> EXERCISE INSTRUCTIONS: The sole answer should be the number of lines in the material below that hold "italic".

DATASET ENTRIES START

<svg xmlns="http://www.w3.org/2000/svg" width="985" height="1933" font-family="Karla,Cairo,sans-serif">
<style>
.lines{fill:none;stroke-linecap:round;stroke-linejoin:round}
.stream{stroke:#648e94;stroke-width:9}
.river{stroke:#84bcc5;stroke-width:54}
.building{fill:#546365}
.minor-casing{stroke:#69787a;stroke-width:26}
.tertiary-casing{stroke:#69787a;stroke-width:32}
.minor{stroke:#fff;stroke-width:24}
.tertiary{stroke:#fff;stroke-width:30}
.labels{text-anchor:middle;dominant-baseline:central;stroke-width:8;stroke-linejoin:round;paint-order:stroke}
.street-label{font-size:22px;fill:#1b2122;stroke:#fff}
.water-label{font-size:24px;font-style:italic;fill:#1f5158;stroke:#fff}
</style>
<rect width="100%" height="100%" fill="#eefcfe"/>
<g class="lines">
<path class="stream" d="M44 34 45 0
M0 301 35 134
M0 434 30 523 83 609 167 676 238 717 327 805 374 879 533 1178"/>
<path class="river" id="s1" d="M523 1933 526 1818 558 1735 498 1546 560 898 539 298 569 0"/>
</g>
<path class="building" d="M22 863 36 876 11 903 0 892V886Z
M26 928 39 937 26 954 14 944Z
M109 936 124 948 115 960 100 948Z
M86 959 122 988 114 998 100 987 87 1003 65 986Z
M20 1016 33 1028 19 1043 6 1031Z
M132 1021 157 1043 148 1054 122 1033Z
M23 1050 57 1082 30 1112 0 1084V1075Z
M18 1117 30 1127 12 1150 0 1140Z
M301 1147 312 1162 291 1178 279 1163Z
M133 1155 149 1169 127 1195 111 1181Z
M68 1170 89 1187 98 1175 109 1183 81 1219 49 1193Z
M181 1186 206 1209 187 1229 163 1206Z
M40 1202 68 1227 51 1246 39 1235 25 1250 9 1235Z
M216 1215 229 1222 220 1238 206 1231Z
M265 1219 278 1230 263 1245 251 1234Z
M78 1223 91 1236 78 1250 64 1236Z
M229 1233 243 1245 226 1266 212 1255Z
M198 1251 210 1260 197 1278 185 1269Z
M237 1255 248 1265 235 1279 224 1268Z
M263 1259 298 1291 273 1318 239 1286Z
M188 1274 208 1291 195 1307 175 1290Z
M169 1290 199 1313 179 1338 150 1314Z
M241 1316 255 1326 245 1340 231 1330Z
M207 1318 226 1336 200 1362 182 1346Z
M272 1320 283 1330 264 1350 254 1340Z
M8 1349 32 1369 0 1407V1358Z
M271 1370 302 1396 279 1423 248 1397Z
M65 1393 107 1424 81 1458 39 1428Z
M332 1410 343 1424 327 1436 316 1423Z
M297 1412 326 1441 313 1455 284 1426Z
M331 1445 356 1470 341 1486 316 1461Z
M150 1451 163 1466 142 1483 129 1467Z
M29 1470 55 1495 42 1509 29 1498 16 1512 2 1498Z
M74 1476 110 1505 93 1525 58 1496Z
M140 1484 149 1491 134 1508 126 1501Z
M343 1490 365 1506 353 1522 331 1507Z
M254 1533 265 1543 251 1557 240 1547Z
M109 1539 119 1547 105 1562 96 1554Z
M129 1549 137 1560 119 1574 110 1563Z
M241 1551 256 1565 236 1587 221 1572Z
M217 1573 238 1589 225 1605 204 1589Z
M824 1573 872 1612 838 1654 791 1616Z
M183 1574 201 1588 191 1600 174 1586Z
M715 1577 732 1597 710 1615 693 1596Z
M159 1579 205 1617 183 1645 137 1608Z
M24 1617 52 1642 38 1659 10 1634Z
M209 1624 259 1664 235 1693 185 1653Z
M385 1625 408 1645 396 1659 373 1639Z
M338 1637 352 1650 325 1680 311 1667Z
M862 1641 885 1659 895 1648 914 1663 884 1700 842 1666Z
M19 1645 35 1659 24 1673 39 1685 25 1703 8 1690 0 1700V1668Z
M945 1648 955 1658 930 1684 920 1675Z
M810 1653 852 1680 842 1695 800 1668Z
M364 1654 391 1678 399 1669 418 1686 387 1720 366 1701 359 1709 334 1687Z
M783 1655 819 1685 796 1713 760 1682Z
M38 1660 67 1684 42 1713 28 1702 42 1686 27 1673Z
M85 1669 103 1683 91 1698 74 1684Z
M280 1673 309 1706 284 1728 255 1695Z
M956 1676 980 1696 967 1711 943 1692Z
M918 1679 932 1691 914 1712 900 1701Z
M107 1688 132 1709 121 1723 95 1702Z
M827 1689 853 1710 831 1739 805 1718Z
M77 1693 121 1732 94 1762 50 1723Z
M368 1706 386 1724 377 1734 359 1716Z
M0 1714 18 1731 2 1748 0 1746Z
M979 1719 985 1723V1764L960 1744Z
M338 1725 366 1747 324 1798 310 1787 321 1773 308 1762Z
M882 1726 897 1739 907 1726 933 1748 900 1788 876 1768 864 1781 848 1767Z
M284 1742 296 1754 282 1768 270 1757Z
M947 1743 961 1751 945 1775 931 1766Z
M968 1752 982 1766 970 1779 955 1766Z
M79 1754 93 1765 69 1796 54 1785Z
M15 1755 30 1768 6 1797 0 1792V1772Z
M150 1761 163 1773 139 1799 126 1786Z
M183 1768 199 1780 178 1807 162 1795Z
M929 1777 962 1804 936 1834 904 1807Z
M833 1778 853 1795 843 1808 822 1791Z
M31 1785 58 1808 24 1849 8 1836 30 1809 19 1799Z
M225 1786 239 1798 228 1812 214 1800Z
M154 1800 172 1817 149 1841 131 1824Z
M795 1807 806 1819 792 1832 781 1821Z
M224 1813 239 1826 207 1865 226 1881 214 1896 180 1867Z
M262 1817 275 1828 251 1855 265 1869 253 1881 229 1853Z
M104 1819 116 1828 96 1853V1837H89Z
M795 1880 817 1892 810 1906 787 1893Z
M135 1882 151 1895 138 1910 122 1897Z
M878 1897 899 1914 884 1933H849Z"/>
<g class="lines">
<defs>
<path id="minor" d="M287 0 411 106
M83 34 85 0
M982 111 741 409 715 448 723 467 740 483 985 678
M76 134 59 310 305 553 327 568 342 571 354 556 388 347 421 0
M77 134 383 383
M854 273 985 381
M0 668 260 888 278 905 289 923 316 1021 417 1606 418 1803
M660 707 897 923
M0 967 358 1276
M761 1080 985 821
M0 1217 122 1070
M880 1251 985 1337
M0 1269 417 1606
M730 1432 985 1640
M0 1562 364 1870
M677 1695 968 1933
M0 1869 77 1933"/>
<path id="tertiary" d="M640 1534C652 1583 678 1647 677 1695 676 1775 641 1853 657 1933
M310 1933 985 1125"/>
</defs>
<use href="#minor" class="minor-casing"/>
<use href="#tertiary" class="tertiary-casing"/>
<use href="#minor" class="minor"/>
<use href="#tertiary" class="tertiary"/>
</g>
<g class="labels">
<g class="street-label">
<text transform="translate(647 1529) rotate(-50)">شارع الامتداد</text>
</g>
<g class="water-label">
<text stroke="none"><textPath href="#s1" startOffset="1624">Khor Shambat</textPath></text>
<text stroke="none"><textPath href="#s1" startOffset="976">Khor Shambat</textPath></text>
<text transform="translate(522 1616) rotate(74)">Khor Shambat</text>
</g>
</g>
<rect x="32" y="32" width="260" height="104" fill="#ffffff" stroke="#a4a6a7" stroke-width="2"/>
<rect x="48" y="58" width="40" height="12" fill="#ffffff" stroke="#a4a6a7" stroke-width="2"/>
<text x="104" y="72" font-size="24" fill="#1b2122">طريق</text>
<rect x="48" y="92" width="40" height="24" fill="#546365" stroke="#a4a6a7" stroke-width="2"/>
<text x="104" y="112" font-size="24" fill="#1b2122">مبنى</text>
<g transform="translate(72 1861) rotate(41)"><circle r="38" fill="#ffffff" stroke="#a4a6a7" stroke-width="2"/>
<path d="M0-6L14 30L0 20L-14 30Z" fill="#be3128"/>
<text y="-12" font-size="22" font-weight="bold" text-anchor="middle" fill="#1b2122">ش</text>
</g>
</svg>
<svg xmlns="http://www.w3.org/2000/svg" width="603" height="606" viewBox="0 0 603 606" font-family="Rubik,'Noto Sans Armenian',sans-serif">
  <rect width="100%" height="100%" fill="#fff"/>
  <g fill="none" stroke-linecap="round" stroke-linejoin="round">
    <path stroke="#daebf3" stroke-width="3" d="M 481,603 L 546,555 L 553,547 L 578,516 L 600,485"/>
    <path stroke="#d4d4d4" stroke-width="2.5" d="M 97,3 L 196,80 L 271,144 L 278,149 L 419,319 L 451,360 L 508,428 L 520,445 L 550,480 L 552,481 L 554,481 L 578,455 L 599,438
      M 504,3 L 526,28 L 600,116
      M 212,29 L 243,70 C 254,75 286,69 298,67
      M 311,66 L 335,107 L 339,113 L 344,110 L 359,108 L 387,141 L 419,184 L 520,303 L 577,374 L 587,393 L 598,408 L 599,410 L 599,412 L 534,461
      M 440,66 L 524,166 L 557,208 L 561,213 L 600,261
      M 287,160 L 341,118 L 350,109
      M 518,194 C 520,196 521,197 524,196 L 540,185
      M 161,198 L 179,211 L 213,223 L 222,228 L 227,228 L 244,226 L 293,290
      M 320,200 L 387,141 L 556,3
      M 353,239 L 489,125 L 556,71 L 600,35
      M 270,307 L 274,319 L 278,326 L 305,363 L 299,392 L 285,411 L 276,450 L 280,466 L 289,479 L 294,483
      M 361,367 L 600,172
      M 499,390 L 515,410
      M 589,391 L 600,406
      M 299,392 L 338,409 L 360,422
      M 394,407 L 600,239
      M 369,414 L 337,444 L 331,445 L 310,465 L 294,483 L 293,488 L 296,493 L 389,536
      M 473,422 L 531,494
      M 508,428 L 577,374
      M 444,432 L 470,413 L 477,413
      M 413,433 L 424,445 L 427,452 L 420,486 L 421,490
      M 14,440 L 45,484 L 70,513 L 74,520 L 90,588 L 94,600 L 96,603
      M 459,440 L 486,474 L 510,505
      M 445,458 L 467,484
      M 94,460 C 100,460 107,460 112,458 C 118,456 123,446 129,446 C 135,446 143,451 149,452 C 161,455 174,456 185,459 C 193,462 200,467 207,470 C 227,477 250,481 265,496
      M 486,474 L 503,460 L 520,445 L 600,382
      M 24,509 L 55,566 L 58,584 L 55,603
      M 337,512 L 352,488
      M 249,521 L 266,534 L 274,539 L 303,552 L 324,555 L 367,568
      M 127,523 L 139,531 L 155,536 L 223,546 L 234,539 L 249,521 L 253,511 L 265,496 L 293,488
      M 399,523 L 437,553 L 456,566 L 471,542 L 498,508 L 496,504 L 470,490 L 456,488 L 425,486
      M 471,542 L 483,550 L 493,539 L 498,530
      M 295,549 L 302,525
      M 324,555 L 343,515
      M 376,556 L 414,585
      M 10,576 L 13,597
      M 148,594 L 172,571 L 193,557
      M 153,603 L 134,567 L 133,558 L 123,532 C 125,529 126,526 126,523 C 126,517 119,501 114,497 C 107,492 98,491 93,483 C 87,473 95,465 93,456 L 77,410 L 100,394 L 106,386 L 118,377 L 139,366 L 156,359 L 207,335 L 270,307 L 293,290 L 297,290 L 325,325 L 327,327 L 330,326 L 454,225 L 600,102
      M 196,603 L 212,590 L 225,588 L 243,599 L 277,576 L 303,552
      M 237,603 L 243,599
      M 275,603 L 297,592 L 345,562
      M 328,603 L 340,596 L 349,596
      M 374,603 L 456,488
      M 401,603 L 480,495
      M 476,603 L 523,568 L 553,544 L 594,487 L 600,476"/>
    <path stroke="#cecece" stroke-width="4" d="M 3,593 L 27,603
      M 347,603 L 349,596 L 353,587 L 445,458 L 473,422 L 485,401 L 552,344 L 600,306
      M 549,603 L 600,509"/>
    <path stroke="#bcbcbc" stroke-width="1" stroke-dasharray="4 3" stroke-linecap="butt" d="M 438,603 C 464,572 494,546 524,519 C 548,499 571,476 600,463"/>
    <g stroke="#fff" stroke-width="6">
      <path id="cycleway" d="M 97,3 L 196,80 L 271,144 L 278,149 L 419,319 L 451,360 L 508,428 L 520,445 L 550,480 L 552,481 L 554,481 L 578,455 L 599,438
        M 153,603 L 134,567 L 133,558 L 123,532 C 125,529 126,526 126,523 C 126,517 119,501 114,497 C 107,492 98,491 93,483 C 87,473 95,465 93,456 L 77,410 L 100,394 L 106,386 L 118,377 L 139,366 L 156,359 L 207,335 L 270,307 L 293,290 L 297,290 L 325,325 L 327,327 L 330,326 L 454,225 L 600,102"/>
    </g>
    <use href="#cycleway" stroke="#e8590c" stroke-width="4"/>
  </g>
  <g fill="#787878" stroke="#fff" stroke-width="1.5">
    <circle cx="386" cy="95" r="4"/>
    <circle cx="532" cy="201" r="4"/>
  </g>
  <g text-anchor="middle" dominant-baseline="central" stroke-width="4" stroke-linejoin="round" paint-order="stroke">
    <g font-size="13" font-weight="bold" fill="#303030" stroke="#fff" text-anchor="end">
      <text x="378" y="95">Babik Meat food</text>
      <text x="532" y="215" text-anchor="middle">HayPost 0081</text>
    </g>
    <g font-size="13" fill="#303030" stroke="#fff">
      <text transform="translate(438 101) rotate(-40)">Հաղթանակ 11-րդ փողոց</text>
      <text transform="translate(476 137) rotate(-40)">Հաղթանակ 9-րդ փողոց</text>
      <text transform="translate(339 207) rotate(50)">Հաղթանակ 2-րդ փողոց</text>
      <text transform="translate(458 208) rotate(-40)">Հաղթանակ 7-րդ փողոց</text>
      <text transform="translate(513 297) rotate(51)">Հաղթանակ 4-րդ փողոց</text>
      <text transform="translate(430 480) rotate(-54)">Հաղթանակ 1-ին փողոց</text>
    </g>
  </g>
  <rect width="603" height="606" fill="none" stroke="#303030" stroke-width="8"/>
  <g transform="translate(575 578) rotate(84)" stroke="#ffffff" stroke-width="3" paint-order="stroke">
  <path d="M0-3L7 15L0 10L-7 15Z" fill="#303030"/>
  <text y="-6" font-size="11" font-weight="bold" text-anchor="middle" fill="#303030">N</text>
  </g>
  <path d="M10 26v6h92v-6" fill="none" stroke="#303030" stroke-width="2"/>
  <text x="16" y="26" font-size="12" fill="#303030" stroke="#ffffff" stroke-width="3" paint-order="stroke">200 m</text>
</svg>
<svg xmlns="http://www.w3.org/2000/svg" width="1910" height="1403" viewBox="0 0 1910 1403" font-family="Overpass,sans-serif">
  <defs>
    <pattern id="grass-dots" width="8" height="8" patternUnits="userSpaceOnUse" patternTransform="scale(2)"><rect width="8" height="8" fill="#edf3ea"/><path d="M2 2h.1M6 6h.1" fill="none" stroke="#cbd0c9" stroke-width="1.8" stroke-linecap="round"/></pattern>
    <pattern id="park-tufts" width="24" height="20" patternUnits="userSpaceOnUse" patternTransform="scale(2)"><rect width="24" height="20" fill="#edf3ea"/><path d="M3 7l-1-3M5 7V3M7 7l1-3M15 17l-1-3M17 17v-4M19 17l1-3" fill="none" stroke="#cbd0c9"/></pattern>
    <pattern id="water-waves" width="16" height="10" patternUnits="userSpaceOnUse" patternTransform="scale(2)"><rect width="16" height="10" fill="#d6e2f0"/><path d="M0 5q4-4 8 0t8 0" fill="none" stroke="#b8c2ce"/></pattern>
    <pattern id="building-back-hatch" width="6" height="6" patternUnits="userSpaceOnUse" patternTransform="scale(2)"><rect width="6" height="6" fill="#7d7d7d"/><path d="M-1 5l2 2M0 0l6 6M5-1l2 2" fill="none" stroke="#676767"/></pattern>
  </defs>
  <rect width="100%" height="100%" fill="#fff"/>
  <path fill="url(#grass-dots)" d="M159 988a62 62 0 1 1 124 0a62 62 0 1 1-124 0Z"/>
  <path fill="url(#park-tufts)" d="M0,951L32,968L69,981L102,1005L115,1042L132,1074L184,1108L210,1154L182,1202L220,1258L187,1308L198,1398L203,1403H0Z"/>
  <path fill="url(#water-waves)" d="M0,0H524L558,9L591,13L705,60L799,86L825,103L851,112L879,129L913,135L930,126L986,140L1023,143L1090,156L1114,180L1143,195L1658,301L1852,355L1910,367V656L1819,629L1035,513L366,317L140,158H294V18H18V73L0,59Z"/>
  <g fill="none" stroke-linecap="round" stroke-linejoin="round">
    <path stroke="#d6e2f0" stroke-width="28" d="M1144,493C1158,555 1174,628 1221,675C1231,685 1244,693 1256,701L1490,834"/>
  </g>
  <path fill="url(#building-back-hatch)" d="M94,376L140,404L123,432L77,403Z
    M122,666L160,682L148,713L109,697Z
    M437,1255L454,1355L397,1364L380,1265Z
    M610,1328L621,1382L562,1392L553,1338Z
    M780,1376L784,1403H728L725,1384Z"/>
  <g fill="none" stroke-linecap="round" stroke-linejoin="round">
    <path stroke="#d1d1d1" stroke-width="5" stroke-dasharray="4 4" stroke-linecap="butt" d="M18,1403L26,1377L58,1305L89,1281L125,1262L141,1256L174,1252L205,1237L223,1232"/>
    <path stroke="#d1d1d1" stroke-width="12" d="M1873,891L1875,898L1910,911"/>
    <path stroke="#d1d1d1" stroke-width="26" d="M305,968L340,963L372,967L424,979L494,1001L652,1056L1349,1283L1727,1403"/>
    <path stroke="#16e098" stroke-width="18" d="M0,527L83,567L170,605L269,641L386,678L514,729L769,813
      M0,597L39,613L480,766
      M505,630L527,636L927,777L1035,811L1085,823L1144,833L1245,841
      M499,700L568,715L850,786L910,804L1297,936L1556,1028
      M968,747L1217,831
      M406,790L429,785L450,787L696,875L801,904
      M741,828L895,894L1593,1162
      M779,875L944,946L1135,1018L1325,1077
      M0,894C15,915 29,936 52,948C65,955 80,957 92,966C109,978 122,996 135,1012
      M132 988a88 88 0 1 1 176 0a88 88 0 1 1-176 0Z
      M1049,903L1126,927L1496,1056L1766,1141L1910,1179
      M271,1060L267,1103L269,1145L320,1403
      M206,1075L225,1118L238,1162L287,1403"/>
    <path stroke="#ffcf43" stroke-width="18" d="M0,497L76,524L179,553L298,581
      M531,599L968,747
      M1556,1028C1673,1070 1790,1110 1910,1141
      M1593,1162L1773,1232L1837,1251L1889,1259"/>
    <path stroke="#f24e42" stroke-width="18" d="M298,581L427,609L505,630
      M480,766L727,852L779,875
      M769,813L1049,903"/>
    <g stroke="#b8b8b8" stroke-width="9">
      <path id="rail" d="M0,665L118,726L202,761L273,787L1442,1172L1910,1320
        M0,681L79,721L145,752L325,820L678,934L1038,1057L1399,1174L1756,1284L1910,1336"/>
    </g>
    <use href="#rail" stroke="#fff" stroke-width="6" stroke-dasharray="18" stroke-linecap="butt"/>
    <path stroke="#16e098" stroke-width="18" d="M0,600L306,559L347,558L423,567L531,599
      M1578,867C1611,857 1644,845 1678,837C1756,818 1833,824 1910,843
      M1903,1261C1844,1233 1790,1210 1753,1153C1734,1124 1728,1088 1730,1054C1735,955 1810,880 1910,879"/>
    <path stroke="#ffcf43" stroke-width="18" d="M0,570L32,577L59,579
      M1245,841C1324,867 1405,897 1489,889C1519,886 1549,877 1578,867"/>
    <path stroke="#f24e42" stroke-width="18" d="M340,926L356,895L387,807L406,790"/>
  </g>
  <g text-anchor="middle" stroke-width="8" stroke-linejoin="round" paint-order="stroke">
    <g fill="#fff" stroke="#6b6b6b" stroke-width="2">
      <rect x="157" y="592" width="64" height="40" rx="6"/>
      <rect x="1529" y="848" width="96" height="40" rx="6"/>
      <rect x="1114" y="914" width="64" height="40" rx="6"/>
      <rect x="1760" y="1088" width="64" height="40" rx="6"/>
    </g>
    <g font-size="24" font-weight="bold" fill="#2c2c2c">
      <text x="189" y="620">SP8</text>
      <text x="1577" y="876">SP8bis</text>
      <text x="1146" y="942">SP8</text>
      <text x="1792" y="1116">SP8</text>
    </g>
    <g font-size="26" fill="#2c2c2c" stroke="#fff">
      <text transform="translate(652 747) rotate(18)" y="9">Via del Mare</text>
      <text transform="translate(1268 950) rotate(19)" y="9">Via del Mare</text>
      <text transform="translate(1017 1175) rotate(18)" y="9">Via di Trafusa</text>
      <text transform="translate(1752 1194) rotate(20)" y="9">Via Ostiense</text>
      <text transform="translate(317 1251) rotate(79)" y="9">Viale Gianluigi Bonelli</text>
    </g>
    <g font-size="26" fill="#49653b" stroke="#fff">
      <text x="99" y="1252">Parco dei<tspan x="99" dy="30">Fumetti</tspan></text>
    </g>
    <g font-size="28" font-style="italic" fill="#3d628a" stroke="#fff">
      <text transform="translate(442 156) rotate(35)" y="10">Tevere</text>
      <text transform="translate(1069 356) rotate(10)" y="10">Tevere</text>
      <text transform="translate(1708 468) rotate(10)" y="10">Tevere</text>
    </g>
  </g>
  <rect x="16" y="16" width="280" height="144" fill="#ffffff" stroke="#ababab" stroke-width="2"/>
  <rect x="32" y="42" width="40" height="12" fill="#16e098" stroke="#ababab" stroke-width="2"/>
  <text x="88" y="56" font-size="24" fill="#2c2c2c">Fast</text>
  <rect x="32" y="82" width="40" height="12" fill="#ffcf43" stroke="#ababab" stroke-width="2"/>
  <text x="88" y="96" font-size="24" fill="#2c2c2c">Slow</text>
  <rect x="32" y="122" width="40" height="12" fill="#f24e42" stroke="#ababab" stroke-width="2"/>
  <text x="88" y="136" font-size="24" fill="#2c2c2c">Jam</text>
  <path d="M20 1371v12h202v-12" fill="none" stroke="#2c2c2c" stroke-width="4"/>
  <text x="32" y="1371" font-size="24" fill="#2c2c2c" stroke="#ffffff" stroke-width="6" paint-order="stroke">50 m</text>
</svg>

DATASET ENTRIES END

> ANSWER TO THIS TASK: 2